Se trata de Castilla Termal Brihuega, un complejo situado en las instalaciones de la histórica Real Fábrica de Paños. Este imponente edificio fue fundado en el siglo XVIII por orden del monarca Fernando VI y hoy ostenta la categoría de Bien de Interés Cultural. Su construcción comenzó en 1751 y, en su época de mayor esplendor, albergaba 84 telares en funcionamiento. La fábrica fue un claro ejemplo de la política borbónica orientada a desarrollar la industria textil como uno de los sectores clave de la economía española. La reciente rehabilitación ha permitido conservar detalles auténticos, desde la mampostería original hasta la emblemática rotonda central, insuflando nueva vida a un lugar que en su día marcó el destino de toda la localidad de Brihuega.
Hoy en día, este espacio ha sido reinventado como un hotel cinco estrellas donde el legado del pasado se fusiona con los más altos estándares de la industria hotelera. Sus 78 habitaciones conservan el espíritu de la manufactura del siglo XVIII. Materiales nobles, vigas de madera maciza y piedra original se integran hábilmente en un diseño luminoso y contemporáneo. El resultado es un equilibrio perfecto entre la atmósfera histórica y la estética actual, permitiendo a los huéspedes disfrutar de una estancia con carácter en pleno centro de Guadalajara.
La auténtica joya del complejo es el spa. Cuenta con dos piscinas —una interior y otra al aire libre—, jacuzzi, duchas Vichy y salas de tratamientos. La zona de bienestar está diseñada para una completa recuperación física y un equilibrio mental renovado. La luz natural que entra por las ventanas y la calma de los jardines centenarios crean un ambiente ideal para la intimidad y la relajación. Estos románticos jardines, con sus cipreses, fuentes y senderos históricos, han conservado el trazado original de inspiración versallesca y relatan siglos de historia a través de sus parterres y miradores.

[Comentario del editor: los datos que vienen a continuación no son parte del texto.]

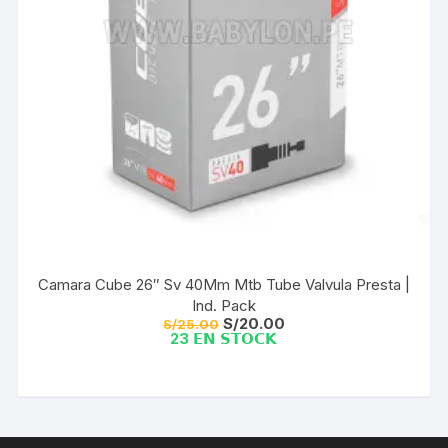
Camara Cube 26″ Sv 40Mm Mtb Tube Valvula Presta |
Ind. Pack
El
El
S/
20.00
S/
25.00
precio
precio
23 𝗘𝗡 𝗦𝗧𝗢𝗖𝗞
original
actual
era:
es:
S/25.00.
S/20.00.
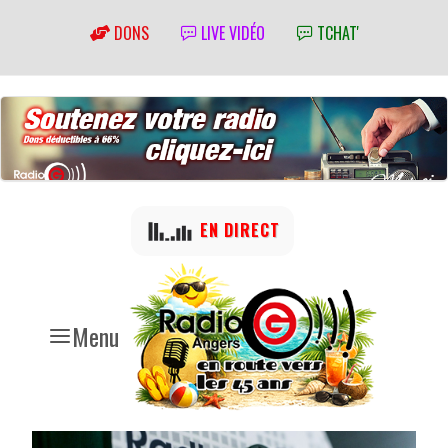
DONS
LIVE VIDÉO
TCHAT'
EN DIRECT
Menu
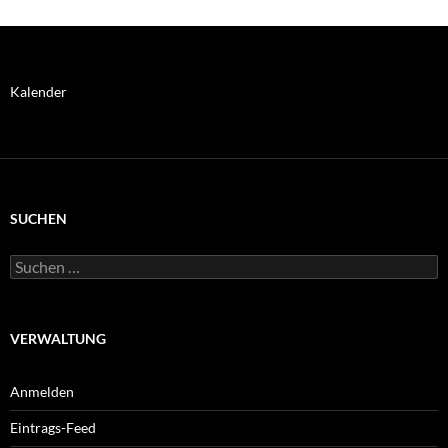
und
Spendenaufruf
Kalender
SUCHEN
Suchen
nach:
VERWALTUNG
Anmelden
Eintrags-Feed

La propuesta gastronómica rinde homenaje a las tradiciones culinarias de La Alcarria, apostando por productos locales y un profundo respeto por el entorno. Tanto en el restaurante como en el gastrobar, los comensales pueden degustar platos elaborados con ingredientes de kilómetro cero, como la célebre miel con denominación de origen protegida y la carne de cordero alcarreño. Además, el hotel aplica principios de sostenibilidad, minimizando residuos y priorizando fuentes de energía eficientes y cosmética natural certificada.

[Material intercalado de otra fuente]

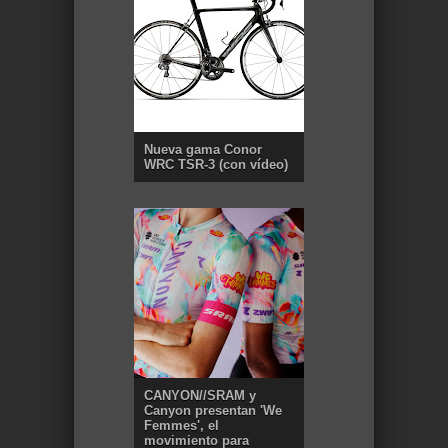
Nueva gama Conor
WRC TSR-3 (con vídeo)
CANYON//SRAM y
Canyon presentan 'We
Femmes', el
movimiento para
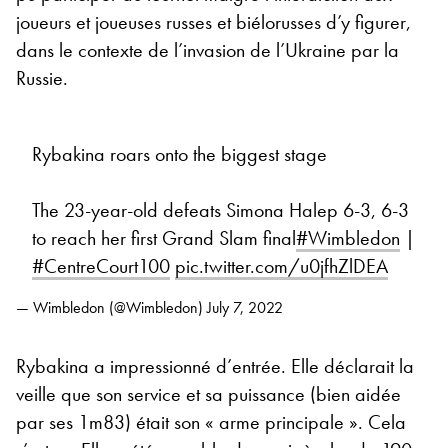
joueurs et joueuses russes et biélorusses d’y figurer,
dans le contexte de l’invasion de l’Ukraine par la
Russie.
Rybakina roars onto the biggest stage
The 23-year-old defeats Simona Halep 6-3, 6-3
to reach her first Grand Slam final
#Wimbledon
|
#CentreCourt100
pic.twitter.com/u0jfhZlDEA
— Wimbledon (@Wimbledon)
July 7, 2022
Rybakina a impressionné d’entrée. Elle déclarait la
veille que son service et sa puissance (bien aidée
par ses 1m83) était son « arme principale ». Cela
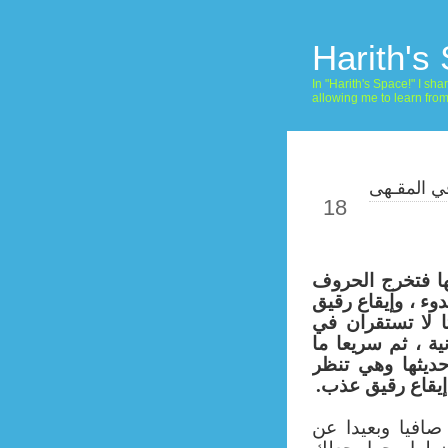
Harith's
In "Harith's Space!" I s
allowing me to learn fro
ي المقـهى
May
18
ا فتخرج الحروف
وء ، وإيقاع رقيق
تا لا تستقران في
نية ، ثم سريعا ما
حديثها وهي تنظر
يقاع رقيق عذب.
 صافيا وبعيدا عن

Convertido en un nuevo símbolo del turismo de bienestar y la puesta en valor del patrimonio, Castilla Termal Brihuega invita a viajar a través de los siglos sin renunciar a las comodidades modernas. Sus balcones ofrecen vistas al valle y en su jardín del siglo XIX aún se recuerda el balcón de Hemingway. Este gigante industrial rehabilitado demuestra que el verdadero lujo puede ser, sobre todo, una experiencia cultural y emocional. En Brihuega, el pasado no solo se preserva: se vive.